Vordergründig widersprüchlich auch, dass gerade die bürgerliche Seite bei wirtschaftspolitischen Fehlhandlungen oder bei sogenannten Managementfehlern auf den „systemischen Zusammenhang“ bzw. die äusseren Einflüsse hinweist. „Das wirtschaftliche Gesamtumfeld brachte uns in Schwierigkeiten“, o.ä. Die Entscheidungsverantwortung wird wegdelegiert. Erstaunlich? Nein – menschlich. Immer dort, wo man selber davon betroffen ist, versucht man sein Handeln in einen bereiteren Kontext zu stellen, auch um sich zu entlasten. Auf jeden Fall macht dieser Reflex deutlich, dass unser selbstverantwortliches Handeln halt doch begrenzt ist. Die Gegenseite bzw. Nichtbetroffene kritisieren dies als Ausrede und möchten die Schuld am Einzelnen festmachen. Nicht zuletzt um dem Fehler mehr Gewicht zu geben.

Ein Mensch, der einen Raubüberfall begeht, versucht spätestens bei der Gerichtsverhandlung zu erklären, wie es überhaupt so weit gekommen ist. Bei Gewaltdelikten beobachte ich, dass Täter oder Täterinnen nach der Tat sehr viel zu erzählen haben, dass mit weit mehr als den individuellen Entscheidungen ein Delikt zu begehen zu tun hat. Klar gilt es dann heikle Entschuldigungs- und Legitimierungsmechanismen zu kritisieren und die (rechtsstaatlichen) Konsequenzen sind zu akzeptieren. Aber die gesellschaftlichen Einflüsse sind auch hier nicht wegzudiskutieren.

Das ich richtig verstanden werde: Ich nehme hier keine Gleichsetzung zwischen verschiedenen Handlungen vor. Um den Mechanismus geht es mir. Es macht in keinster Weise Sinn, die Verantwortung des Einzelnen gegenüber dem Einfluss aus dem Umfeld, also der Gesellschaft, auszuspielen. Dieser Versuch entlarvt sich schnell als Mittel, politische Grabenkämpfe auszutragen oder politische Grenzziehungen zwischen ideologischen Denkmustern vorzunehmen und hat mit der Realität wenig zu tun.
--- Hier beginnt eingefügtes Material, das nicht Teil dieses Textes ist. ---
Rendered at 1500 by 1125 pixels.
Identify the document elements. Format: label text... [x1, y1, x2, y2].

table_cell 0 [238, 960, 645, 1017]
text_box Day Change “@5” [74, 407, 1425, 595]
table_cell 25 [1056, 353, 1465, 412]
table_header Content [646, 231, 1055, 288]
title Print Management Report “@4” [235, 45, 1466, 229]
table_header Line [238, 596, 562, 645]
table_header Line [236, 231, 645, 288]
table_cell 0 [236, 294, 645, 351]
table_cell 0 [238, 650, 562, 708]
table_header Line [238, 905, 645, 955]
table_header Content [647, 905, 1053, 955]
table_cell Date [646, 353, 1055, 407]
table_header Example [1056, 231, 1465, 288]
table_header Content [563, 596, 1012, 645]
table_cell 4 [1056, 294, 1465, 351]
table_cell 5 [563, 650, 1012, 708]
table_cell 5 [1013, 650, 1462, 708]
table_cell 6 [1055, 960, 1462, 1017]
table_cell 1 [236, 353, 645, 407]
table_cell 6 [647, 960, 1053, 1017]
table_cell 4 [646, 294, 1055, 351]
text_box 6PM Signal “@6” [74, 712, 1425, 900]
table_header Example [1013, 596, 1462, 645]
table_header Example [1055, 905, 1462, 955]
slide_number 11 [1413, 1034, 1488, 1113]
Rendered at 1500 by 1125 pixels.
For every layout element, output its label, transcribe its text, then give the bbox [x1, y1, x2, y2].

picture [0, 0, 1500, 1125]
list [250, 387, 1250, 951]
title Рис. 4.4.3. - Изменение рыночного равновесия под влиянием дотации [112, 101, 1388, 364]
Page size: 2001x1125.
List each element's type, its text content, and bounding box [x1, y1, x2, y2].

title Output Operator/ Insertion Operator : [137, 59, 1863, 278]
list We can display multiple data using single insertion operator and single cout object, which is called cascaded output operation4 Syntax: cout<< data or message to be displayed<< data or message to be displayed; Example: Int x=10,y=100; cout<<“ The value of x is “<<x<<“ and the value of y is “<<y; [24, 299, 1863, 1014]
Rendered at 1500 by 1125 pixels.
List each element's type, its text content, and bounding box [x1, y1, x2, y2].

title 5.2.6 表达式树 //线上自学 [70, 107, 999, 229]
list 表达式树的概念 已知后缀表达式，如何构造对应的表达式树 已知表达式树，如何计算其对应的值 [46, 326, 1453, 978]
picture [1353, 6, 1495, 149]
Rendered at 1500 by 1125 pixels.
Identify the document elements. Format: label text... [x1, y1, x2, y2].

Die Verantwortung von politischen Parteien wäre es, diese Zusammenhänge zu erkennen und sachlich anzugehen. Die SP macht es und wird dabei angreifbar. Es ist immer schwieriger, die gesellschaftliche Verantwortung für die Handlungen der Verlierer in unserer Gesellschaft gegen aussen hin in die Debatte einzubringen (damit legitimiert man noch keine kriminelle Handlungen) und als Lösungsvorschlag Massnahmen für weniger soziale Ungleichheit und damit mehr Sicherheit zu fordern, als auf der Sonnenseite unserer leistungsorientierten Gesellschaft zu stehen und das eigene ICH ins Zentrum zu stellen.